A remake of the Oscar-shortlisted Danish film of the same name, The Guilty attempts to recreate the original’s sense of suspense and dread and partly succeeds.
Remakes, especially those of recently celebrated foreign films, are always tricky. How do you rise up above the original, if any, and bring something that doesn’t feel like a re-telling but rather a re-imagining of the same story with a fresh take that makes the remake worth seeing?
Antoine Fuqua’s The Guilty comes just three years after Gustav Möller impressed audiences and critics with his debut film which went on to be shortlisted for the International Feature Film Oscar for Denmark. While not a shot-for-shot remake, the film still retains the original story while also beefing up the protagonist’s story – to mixed results.
What made the original film stand out is its focus on a singular, suspenseful case, filmed in one location with excellent use of sound editing, mixing and film editing, along with a remarkable lead performance to deliver a true sense of suspense and edge-of-your-seat thrills with nothing audiences saw on screen except an emergency desk agent. The remake seems slightly more interested in creating two parallel storylines: the story of the 911 dispatch center police officer Joe (a superb Jake Gyllenhaal) and that of the case he’s desperately trying to crack.
This comes at both the film’s advantage and disadvantage: on one level, it offers a great showcase for Gyllenhaal’s acting chops, showing him at his most vulnerable as a man struggling to come to terms with his past while also racing against time to save someone’s life. It’s a great turn for Gyllenhaal and he captures Joe’s pain perfectly as he tries to control his own impulses and is, perhaps too much, truly invested in ensuring the safety of Emily, the woman who calls 911 and asks for her help.
On another hand, and in offering a larger part of the runtime to Joe’s own struggles, the film strays from what made the original truly effective: it loses focus on the main storyline and the viewer can’t help but to feel the disconnect.

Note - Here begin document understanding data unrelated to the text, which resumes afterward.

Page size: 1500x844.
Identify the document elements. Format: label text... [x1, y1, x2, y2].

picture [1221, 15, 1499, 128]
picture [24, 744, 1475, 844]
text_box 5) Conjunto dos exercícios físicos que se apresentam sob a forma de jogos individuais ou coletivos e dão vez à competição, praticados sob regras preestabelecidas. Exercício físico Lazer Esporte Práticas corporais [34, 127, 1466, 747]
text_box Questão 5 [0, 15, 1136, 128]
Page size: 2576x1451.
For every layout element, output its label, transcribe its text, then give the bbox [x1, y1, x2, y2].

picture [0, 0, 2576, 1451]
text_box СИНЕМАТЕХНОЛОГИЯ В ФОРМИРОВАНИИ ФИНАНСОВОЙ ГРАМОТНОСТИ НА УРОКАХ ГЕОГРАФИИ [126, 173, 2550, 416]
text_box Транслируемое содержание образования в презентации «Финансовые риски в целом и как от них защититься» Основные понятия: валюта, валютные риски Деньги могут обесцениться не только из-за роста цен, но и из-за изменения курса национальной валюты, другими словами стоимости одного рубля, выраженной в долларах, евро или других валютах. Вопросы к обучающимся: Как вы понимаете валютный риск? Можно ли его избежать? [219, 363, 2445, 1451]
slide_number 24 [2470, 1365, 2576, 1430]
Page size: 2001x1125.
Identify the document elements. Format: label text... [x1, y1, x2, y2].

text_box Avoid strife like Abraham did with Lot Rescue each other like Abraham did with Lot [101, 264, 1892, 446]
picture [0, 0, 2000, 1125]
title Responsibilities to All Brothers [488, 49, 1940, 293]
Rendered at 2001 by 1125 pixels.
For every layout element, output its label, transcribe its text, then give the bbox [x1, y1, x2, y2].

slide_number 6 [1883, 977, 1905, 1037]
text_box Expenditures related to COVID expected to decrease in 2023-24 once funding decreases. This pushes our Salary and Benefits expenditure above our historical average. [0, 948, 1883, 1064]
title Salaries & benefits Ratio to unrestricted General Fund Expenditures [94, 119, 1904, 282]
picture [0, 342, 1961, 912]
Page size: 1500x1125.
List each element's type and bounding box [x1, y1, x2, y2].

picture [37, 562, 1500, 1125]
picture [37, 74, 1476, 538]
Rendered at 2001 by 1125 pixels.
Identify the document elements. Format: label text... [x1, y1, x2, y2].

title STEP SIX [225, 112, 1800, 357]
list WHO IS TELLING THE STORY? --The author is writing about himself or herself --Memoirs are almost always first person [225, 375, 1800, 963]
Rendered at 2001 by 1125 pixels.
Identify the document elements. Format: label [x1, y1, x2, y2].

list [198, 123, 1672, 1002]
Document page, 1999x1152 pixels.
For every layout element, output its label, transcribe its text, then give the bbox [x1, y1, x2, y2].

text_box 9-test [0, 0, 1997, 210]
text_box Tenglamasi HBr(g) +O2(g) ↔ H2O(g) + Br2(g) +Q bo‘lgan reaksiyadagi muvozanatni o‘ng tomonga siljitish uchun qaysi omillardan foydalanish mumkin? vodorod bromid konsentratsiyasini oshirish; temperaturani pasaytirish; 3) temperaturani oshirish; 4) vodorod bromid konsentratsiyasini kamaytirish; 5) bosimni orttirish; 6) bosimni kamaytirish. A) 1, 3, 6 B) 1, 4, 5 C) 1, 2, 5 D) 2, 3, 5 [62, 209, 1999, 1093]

As believable and perfectly delivered as Gyllenhaal’s performance is, the film is at its most effective when it focuses on Emily’s ordeal, even if we never leave the main location of the dispatch center. In attempting to be both a character study and a suspenseful thriller, the film somehow loses balance in parts but remains overall a quite effective experience. But whereas the original made the protagonist’s story take a back seat for most of the running time to sustain audience engagement, the remake seems to be interested in its lead on the expense of building up the suspense.
Bottom line: Less focused than the original but still a solid and effective thriller, The Guilty is a story of two people in turmoil and the parallels to be drawn between them. Thanks to a strong central performance and well-paced narrative, this is accessible, suspenseful cinema that will surely appeal to mainstream audiences even if it doesn’t raise the bar or bring something new to the table.
This review is from the Toronto International Film Festival. Netflix will release The Guilty in select theaters on September 24 and on then on the streamer October 1.